El bohemio cantor habría salido de alguna emisora –quizá Radio Progreso-, donde cantaba con la Sonora Matancera un bolero, un merengue, un bolerengue. Con sus bigotes de herradura, caídos, espesos y negros, Bienvenido Granda tomaría su crema de tortuga, en un cuchareo musical que recordaba acaso una canción: “Morena”, del haitiano Guy du Rosier, o un trozo en donde Lino Frías hacía llover sobre su piano la lluvia formidable de sus dedos.
El poeta, el gastrónomo de las viandas habaneras, don José Lezama Lima, llegaría puntual al rito de la sopa, y pensaría en el poeta Julián del Casal o en sus versos del “Llamado del deseoso”.
Lo cierto es lo que dicta la buena imaginación. Imagino a Lezama cuando observaba a un hombre sumido en su sopa, sin levantar cabeza, un hombre que al culminar su cuchareo y erguir su cabeza, le daría al poeta la posibilidad de la metáfora: Bienvenido Granda era un hombre con un bigote tan negro y tan espeso que parecía siempre estar comiéndose una golondrina.

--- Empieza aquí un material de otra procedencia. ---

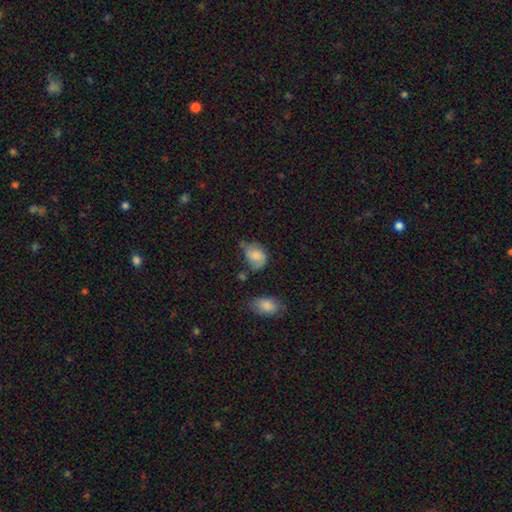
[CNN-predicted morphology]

Por algo le decían “el bigote que canta”.
Debo decir que esto jamás ocurrió, pero gracias a la libertad que me entrega por partida doble la poesía y el bolero, gestores de imposibles, me atrevo a señalarlo para algún libro de encuentros imaginarios, o para algún curioso manual de ornitofilia.
Traganíquel 7 | Unos pocos años después de que el bolero saliera por puertas y ventanas de las casas soleadas de su lugar de nacimiento: Santiago de Cuba, este ritmo se regó por toda la región antillana.
Yo imagino que así como los estibadores subían a las naves surtas en los puertos racimos de plátano, bultos de cacao o grandes pacas de algodón, muchos marineros subieron a los barcos el ritmo meloso del bolero. Lo llevaban en sus memorias como un polizón y luego, en alta mar, dejaban salir esos recuerdos bailables y sentimentales en forma de tarareo o de silbido.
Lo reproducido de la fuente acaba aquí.